A una escuela de fragmentación territorial corresponderá un futuro de disgregación, desconfianza, prejuicios y conflicto. Las naciones pueden haber nacido por actos de fuerza o de conquista, pero solo cabe consolidarlas mediante sistemas educativos que transmiten y perpetúan sus valores fundacionales. Sin perjuicio de que dichos valores vayan adaptándose, una y otra vez, al espíritu de los tiempos, a los sucesivos paradigmas históricos. Una nación que renuncia a mantener una instrucción pública anclada a valores comunes, que destierra incluso como lengua vehicular de educación la única que es compartida y oficial en todos sus territorios, es una nación que ha decidido autodestruirse. Y esto no tiene que ver solo con Celaá, ni solo con la banda de Sánchez. Esto trasciende el debate de la izquierda nacionalmente desleal o extraviada. La derecha permitió que tal proceso avanzara, e incluso se negó en redondo a detenerlo cuando fue instada a ello ¡por sus socios de investidura! Doy fe. Esto sucede por decenios de dejadez, un descuido muy conveniente habida cuenta de la necesidad táctica de complacer a los futuros golpistas con que el PP se iba encontrando a lo largo de su triste peripecia. Triste, sí, pues aun siendo ciertas algunas consecuciones admirables, como la entrada en el euro (Aznar) o el zafarse de una intervención a la griega (Rajoy), no lo son menos las negligencias: ceguera ante la inmersión y el adoctrinamiento antiespañol, expectativas totalmente erróneas respecto a Junqueras antes del golpe, renuncia al uso de la Alta Inspección Educativa, etcétera.

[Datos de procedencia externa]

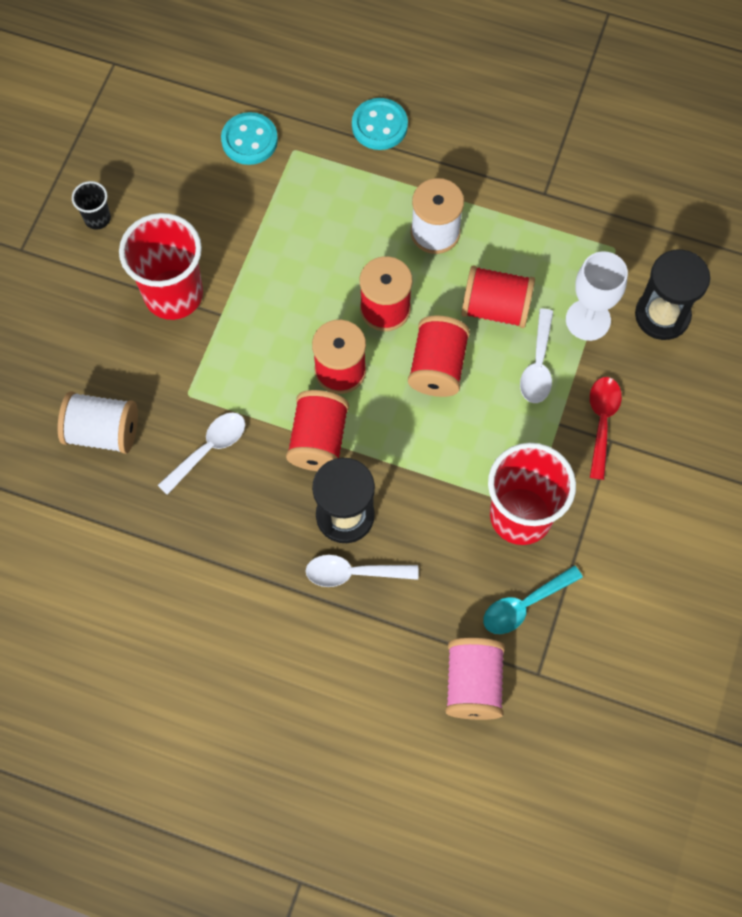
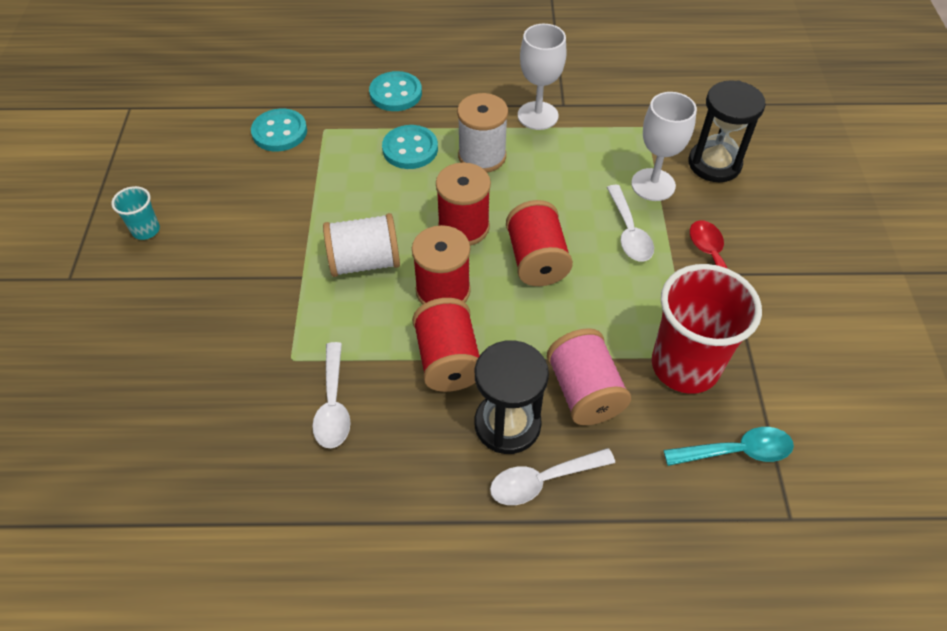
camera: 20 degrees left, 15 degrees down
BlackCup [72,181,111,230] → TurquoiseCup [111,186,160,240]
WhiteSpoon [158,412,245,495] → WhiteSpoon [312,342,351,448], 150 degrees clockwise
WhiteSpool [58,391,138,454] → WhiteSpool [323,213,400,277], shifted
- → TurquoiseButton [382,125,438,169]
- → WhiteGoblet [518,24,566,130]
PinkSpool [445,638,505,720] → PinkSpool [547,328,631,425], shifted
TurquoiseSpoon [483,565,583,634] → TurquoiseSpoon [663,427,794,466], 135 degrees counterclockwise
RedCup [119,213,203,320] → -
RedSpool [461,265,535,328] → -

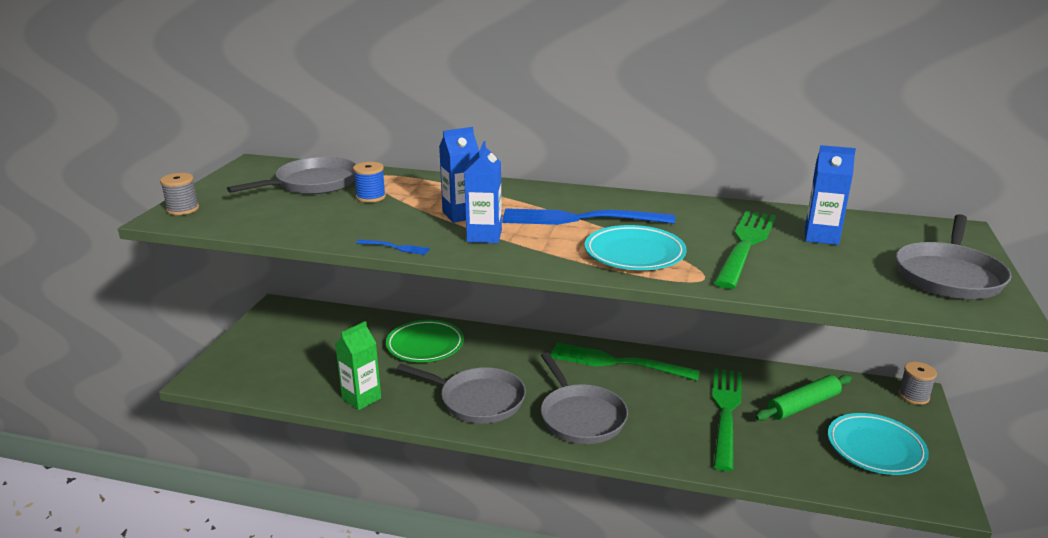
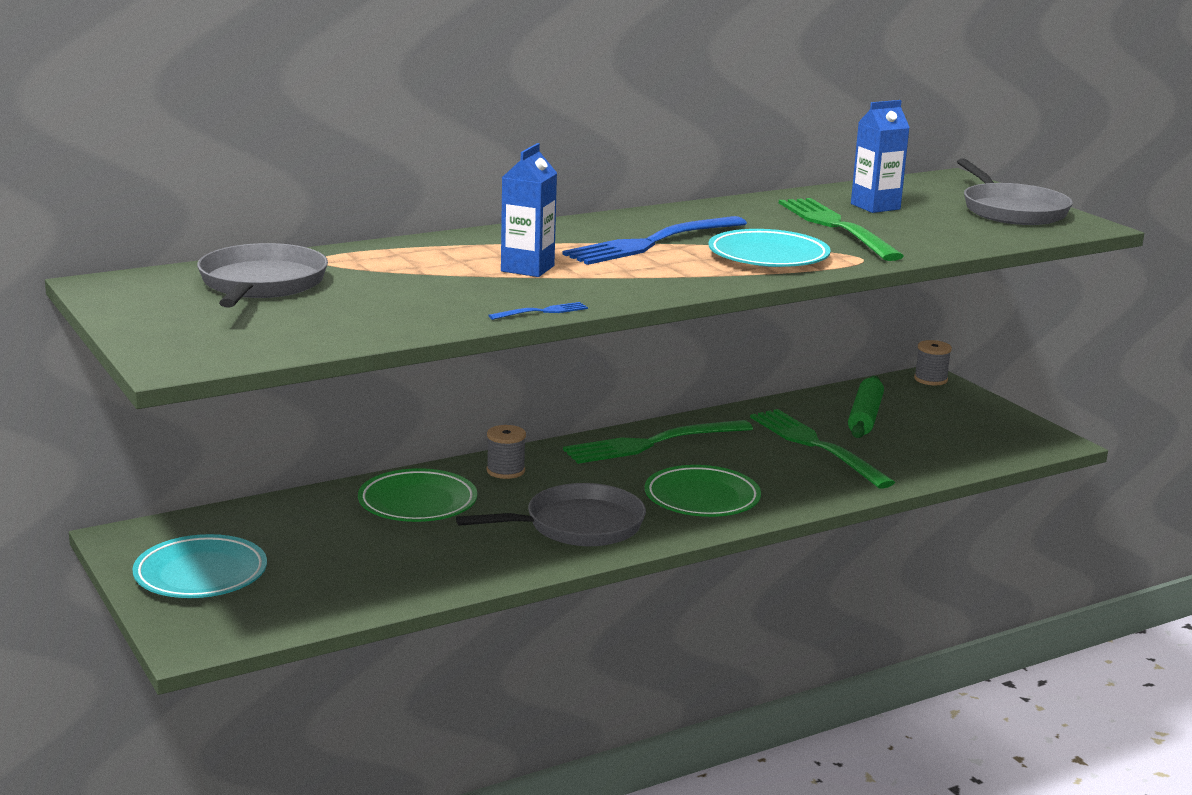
camera: 45 degrees left, 5 degrees down
TurquoisePlate [828,413,929,475] → TurquoisePlate [133,534,267,598], shifted
GreySpool [160,173,199,215] → GreySpool [487,425,526,479], shifted
GreyPan [541,353,628,444] → GreenPlate [645,465,761,517]
GreenCarton [335,321,381,410] → -
BlueSpool [353,162,386,203] → -
BlueCarton [464,141,502,243] → -

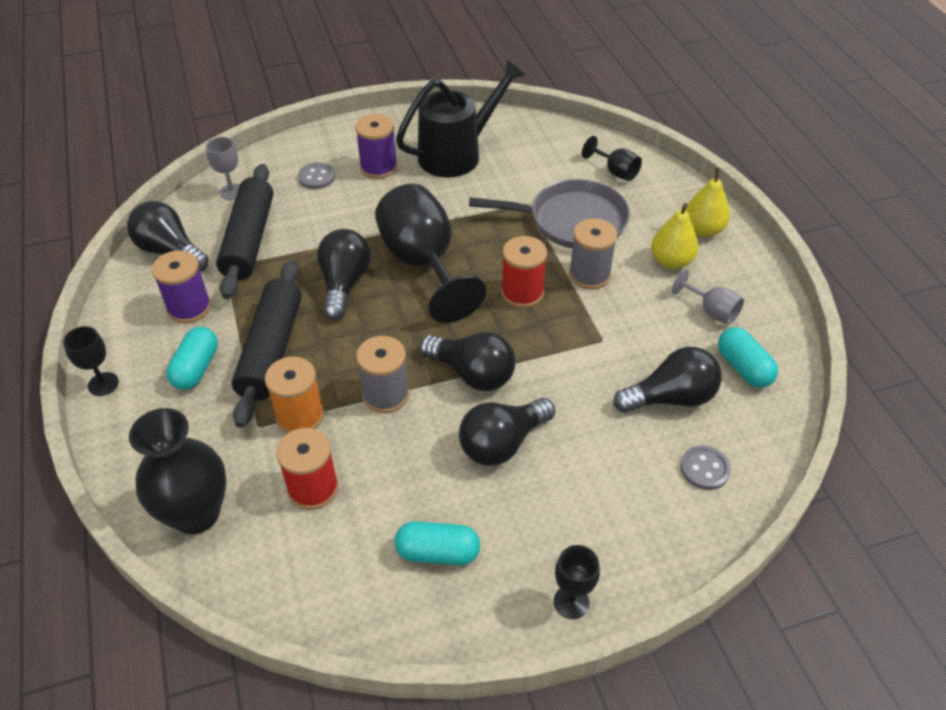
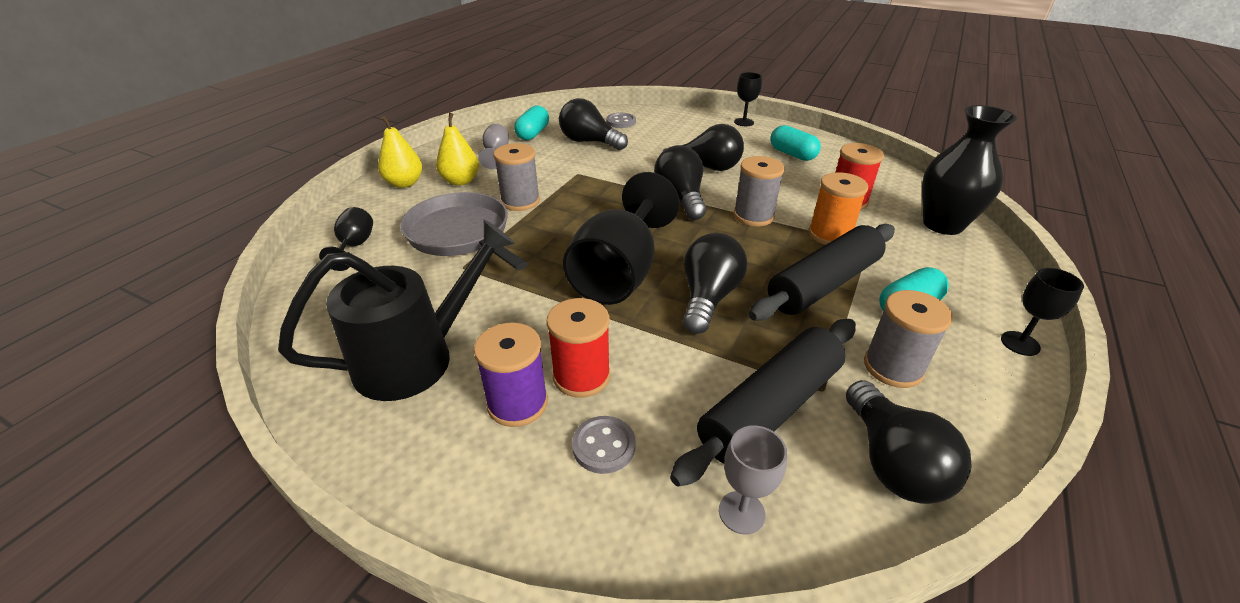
camera: 135 degrees left, 10 degrees down
BlackWateringCan [396,59,526,178] → BlackWateringCan [278,220,515,401], 135 degrees clockwise
RedSpool [501,236,547,308] → RedSpool [546,298,610,398], shifted
BlackLightBulb [317,229,371,320] → BlackLightBulb [683,233,747,334], 150 degrees clockwise
PurpleSpool [152,250,211,323] → GreySpool [864,290,953,388]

A una escuela no exigente donde se pasa de curso hagas lo que hagas (o dejes de hacer lo que dejes de hacer) corresponderá un futuro de incompetentes, una época de incapaces. Con toda lógica, considerarán que competir es una monstruosidad, algo inhumano, cruel, degradante. Los mantendrán en una burbuja hasta los 16 o hasta los 18, así de lejos quieren llevar la educación obligatoria para tapar un rato el paro. Y luego los soltarán. Y el mundo, que pudo ser escenario de sus éxitos, será su pesadilla.